Apple could add the title of “World’s Largest Mobile Processor Company” to its already impressive list of accomplishments by years end, according to a study due to be released by In-Stat later this week.
Apple was the world’s second largest mobile processor company behind Intel in 2011, benefitting from growing smartphone and tablet shipments and a meltdown in the PC market, according to In-Stat. If that trend holds and Apple’s iPhone and iPad shipments continue to grow at an unprecedented pace, Apple will likely overtake Intel as the world’s largest mobile processor company by the end of this year.
Apple does not have a large gap to overcome. The company last year shipped about 176 million processors in devices such as the iPad and iPhone, representing a 13.5 percent market share. Intel took the top spot with 181 million processors shipping in mobile products such as laptops, a 13.9 percent market share.
“Apple’s continued success of the iPhone and iPad, as well as the stronger growth rates of the smartphone and tablet markets than PCs” will help catch up to Intel, said Jim McGregor , chief technology strategist at In-Stat and author of the report.
Apple designs chips with ARM processors, used in most smartphones and tablets. While Intel’s processors are used in some tablets, they have virtually no presence in smartphones. Intel is pinning its hopes on the low-power Atom chip code-named Medfield, which is to be used in tablets and handsets by Lenovo, Motorola, and ZTE later this year.
As mobile devices grow, the emergence of Apple as a processor company will matter even more to a company like Intel, which is struggling to establish a presence in the smartphone and tablet market, McGregor said.

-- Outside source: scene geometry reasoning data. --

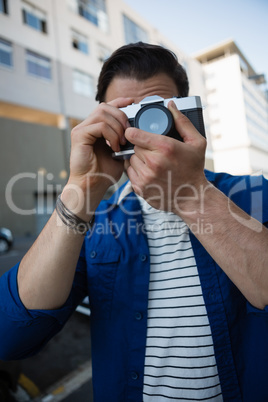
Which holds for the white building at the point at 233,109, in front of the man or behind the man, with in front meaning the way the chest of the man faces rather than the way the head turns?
behind

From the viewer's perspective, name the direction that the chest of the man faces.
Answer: toward the camera
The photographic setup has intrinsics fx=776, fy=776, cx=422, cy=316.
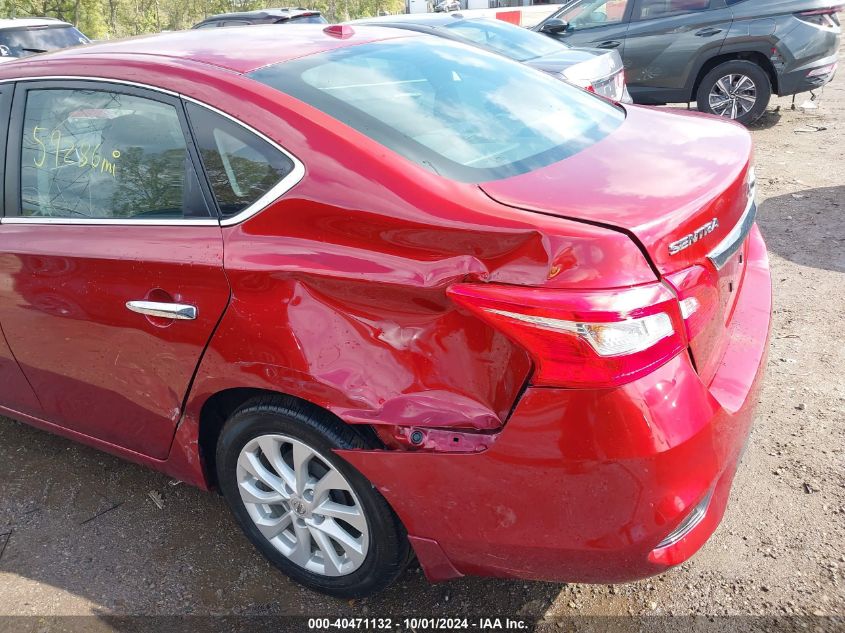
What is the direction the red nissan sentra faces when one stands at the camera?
facing away from the viewer and to the left of the viewer

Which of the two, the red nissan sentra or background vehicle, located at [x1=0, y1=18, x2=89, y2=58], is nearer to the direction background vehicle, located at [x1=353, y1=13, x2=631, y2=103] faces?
the background vehicle

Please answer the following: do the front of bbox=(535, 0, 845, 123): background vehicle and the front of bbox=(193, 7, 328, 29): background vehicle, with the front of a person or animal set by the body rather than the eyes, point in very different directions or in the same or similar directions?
same or similar directions

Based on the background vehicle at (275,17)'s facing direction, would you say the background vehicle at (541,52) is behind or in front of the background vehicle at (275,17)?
behind

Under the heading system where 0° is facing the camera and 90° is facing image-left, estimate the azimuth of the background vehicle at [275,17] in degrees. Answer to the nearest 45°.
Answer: approximately 135°

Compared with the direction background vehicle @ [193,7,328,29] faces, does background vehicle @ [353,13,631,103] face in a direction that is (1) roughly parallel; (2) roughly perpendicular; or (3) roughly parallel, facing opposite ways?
roughly parallel

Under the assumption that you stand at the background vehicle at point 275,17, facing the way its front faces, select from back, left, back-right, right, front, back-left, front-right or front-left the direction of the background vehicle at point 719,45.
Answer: back

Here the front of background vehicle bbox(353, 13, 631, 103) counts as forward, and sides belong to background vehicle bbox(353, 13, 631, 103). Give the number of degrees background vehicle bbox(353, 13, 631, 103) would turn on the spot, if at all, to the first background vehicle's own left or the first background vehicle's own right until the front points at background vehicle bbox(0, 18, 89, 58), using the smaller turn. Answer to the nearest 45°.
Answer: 0° — it already faces it

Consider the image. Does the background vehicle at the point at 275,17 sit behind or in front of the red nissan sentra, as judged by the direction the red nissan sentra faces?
in front

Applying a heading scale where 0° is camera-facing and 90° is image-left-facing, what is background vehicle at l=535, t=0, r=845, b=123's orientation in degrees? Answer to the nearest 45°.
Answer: approximately 90°

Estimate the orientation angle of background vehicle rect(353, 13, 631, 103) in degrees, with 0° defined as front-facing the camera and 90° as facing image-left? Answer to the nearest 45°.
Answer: approximately 135°

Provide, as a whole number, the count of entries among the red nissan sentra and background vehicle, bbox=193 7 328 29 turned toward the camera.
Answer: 0

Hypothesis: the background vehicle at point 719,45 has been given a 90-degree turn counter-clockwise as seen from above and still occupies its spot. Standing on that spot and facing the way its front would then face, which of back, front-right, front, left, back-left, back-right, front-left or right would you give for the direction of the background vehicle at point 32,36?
right

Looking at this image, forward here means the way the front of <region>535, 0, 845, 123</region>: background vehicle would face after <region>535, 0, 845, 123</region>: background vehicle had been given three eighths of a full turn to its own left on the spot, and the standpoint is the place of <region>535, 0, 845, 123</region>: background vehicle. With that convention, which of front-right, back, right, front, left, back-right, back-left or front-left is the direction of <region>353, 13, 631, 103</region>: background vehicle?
right

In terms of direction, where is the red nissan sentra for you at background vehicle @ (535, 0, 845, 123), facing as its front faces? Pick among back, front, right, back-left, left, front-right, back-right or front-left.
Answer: left

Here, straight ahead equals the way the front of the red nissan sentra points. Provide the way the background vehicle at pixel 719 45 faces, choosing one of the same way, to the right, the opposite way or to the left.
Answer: the same way
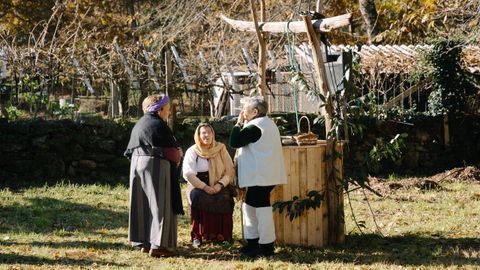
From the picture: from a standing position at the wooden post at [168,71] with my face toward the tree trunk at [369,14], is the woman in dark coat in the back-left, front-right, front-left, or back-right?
back-right

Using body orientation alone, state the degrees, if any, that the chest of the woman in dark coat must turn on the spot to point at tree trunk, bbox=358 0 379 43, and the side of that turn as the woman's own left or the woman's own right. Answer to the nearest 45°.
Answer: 0° — they already face it

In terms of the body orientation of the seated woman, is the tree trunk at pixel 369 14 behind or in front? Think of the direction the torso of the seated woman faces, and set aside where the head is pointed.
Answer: behind

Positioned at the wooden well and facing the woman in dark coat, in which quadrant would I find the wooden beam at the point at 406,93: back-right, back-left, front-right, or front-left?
back-right

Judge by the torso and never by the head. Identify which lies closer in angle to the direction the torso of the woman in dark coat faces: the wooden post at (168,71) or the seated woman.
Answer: the seated woman

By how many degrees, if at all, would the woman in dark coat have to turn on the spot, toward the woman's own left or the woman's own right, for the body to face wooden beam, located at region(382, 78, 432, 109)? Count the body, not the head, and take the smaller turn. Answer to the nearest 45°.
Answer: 0° — they already face it

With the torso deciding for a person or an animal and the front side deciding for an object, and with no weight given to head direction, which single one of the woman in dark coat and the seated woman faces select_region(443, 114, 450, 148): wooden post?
the woman in dark coat

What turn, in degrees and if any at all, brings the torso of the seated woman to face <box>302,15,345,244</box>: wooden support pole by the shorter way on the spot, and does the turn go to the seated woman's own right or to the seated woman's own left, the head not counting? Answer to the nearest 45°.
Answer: approximately 90° to the seated woman's own left

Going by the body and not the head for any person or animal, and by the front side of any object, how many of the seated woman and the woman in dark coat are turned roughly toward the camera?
1

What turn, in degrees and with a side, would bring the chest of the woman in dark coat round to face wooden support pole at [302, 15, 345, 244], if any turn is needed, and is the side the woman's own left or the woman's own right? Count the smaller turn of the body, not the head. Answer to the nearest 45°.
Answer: approximately 45° to the woman's own right

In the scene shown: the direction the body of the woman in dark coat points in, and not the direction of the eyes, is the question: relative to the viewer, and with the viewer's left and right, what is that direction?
facing away from the viewer and to the right of the viewer

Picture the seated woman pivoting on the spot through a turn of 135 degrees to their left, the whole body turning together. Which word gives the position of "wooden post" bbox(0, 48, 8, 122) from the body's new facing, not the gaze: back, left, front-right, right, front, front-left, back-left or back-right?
left

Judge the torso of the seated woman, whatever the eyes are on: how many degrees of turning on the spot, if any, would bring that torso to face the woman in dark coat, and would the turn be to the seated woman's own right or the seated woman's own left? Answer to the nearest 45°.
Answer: approximately 45° to the seated woman's own right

The smartphone and tablet shipments are already outpacing servers and PCs combined in units shipped, and the gap will grow even greater in the coming years, McGregor said.
While there are rumors of Apple switching over to ARM based chips in the MacBook Air at some point, analysts say the possibility is remote in the near future due to technical and performance issues on ARM.
But Intel is being proactive by pouring millions of dollars into development of ultrabooks, the thin-and-light Windows laptops that PC makers are pitching as an alternative to the MacBook Air.
“Why do you think Intel is putting so much into ultrabooks? It is not only to compete against tablets, but to offer competition to Apple, which could switch to the company’s own products eventually,” McGregor said.
“It will interesting to see how things play out over the next few years, but it will be the consumers that ultimately decide the fates of the companies and technologies involved,” McGregor said.